* _EXERCISE DESCRIPTION_: Go through the data and retrieve each line that includes the string "Right".

(Pose estimation data)
<<<<
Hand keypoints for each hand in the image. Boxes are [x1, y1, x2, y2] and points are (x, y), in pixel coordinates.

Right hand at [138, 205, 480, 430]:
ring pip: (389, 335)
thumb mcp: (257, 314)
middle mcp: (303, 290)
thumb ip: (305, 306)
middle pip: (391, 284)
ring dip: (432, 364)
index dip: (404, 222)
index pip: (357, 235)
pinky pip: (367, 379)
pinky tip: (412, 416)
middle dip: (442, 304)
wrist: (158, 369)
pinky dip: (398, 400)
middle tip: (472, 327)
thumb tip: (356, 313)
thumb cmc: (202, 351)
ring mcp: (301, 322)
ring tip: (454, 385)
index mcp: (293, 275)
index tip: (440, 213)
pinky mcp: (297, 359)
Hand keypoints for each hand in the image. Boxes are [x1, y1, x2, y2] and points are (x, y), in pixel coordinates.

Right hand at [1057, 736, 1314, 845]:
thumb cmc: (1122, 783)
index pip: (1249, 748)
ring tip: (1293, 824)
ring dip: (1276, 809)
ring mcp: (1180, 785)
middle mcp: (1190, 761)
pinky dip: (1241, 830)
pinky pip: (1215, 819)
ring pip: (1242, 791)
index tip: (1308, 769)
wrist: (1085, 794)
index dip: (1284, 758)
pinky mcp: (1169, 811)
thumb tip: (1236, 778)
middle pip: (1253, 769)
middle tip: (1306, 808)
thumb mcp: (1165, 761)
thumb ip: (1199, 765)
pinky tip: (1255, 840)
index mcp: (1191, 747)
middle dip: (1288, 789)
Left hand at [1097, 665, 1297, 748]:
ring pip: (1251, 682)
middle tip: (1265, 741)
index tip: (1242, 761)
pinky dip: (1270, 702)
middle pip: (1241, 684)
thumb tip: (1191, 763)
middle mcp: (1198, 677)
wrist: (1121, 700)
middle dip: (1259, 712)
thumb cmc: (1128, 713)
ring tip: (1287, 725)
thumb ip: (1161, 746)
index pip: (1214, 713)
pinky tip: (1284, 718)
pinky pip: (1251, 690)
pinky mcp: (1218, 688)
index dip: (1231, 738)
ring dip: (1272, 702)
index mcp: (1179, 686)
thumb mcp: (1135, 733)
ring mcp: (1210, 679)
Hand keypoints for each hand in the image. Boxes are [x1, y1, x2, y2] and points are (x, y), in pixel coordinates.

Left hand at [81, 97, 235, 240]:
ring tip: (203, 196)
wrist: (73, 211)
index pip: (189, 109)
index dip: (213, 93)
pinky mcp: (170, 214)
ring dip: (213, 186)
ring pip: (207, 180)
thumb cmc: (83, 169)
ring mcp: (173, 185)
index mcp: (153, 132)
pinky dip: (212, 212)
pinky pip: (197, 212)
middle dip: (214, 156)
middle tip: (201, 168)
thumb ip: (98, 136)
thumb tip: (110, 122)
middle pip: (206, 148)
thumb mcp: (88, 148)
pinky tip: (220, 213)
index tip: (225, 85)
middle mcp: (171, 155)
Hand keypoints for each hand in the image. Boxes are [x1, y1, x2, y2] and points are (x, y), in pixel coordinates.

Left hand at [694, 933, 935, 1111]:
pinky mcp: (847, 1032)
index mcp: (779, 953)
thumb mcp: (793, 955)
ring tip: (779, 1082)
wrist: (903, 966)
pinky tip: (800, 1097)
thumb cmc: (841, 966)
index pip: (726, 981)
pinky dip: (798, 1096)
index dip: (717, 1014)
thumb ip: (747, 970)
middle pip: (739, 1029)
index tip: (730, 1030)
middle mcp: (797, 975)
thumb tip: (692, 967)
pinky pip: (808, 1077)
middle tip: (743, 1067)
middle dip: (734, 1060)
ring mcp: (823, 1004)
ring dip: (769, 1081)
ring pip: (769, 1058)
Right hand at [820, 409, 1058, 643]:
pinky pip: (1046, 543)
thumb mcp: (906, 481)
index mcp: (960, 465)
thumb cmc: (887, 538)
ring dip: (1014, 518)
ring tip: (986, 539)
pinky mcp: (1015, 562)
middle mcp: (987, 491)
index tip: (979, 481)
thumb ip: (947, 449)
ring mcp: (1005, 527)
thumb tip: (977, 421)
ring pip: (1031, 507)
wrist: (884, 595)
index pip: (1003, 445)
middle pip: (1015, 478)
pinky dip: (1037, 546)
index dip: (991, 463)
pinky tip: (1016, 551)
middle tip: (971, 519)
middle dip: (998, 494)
>>>>
* _WRITTEN REPLY_:
Right hand at [138, 205, 480, 430]:
Right hand at [1057, 736, 1314, 845]:
Right hand at [820, 409, 1058, 643]:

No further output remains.